* 工作数据 *
******************************
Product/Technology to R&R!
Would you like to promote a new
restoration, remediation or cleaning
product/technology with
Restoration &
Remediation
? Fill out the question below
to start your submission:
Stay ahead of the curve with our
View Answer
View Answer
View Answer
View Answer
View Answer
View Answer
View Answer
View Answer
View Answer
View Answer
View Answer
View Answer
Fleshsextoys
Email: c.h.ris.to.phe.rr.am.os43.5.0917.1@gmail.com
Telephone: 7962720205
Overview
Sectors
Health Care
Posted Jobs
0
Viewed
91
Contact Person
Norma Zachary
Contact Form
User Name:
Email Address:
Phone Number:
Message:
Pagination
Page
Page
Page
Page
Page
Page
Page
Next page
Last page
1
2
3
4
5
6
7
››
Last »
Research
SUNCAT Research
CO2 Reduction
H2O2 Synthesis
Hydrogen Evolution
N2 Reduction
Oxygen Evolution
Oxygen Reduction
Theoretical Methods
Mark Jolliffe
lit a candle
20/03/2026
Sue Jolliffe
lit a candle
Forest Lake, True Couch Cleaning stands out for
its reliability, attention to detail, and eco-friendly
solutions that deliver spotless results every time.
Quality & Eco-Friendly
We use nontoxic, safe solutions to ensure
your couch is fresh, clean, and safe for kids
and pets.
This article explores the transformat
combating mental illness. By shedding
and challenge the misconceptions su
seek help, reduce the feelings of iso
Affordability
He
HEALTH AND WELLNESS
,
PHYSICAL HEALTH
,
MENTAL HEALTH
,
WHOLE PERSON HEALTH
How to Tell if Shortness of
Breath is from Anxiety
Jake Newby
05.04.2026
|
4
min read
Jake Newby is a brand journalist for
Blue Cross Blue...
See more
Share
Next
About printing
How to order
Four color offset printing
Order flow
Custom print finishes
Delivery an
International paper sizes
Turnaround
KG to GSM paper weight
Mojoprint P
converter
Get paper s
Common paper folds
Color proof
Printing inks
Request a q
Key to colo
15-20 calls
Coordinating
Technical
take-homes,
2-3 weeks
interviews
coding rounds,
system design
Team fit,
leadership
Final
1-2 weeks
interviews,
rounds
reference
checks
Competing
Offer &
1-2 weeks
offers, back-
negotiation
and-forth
******************************
* 任务说明 *
找出以上各行中含有字符串“Reduction”的每一行，并逐行列出。匹配时区分大小写。

* 预期输出 *
CO2 Reduction
N2 Reduction
Oxygen Reduction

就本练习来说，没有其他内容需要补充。